EXERCISE PASSAGE:

====

On Wed, Oct 03, 2012 at 11:33:15PM +0400, Ivan Shapovalov wrote:
On Tuesday 02 October 2012 15:12:29 Dave Reisner wrote:
On Tue, Oct 02, 2012 at 10:27:24PM +0400, Ivan Shapovalov wrote:
Check "$WPA_CONF_DIR/$INTERFACE" for existence; exit if it's absent (that is, wpa_supplicant isn't running). Just avoids an error message from wpa_cli.
Signed-off-by: Ivan Shapovalov <intelfx100@gmail.com> ---
src/8021x | 3 +++ 1 file changed, 3 insertions(+)
diff --git a/src/8021x b/src/8021x index 608d683..bce4e8c 100644 --- a/src/8021x +++ b/src/8021x @@ -73,6 +73,9 @@ stop_wpa()
# we need this as long as wpa_cli has a different default than netcfg [[ -z "$WPA_CTRL_DIR" && -z "$WPA_CONF" ]] && WPA_CTRL_DIR="/run/wpa_supplicant"> + # exit if wpa_supplicant is already terminated for this interface + [ -e "$WPA_CTRL_DIR/$INTERFACE" ] || return
It baffles me why people blatently disregard syntax. [ is not identical to [[ in bash.
[ is POSIX while [[ is bash (and it gives some extra functions).
Look at the shebang. Are you writing POSIX sh or bash? [[ is also a keyword in bash (not a builtin), meaning it's handled by the lexer. Because of this, it enjoys slightly different (generally more lax) quoting semantics, and it's also measurably faster when you consider the number of times that this basic construct of the language is used throughout any given script.
I'm not using the extra functions of the latter here, so why need to use [[ ?
In this case, it's mostly a matter of respecting the style of the rest of the project. Grep through the source -- there's exactly 2 other instances of a single bracket being used and they're both in a contrib file.

====

SUPPLIED MATERIAL:
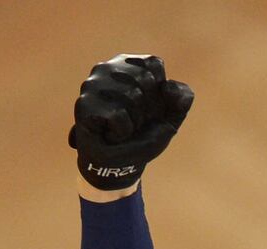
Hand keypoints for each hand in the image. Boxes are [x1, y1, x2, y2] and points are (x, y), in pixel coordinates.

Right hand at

====

TASK OBJECTIVE:
Reproduce word for word everything from "[ is POSIX while" down to "a contrib file." in the patch discussion above.

ANSWER TO THE PROBLEM:
[ is POSIX while [[ is bash (and it gives some extra functions).
Look at the shebang. Are you writing POSIX sh or bash? [[ is also a keyword in bash (not a builtin), meaning it's handled by the lexer. Because of this, it enjoys slightly different (generally more lax) quoting semantics, and it's also measurably faster when you consider the number of times that this basic construct of the language is used throughout any given script.
I'm not using the extra functions of the latter here, so why need to use [[ ?
In this case, it's mostly a matter of respecting the style of the rest of the project. Grep through the source -- there's exactly 2 other instances of a single bracket being used and they're both in a contrib file.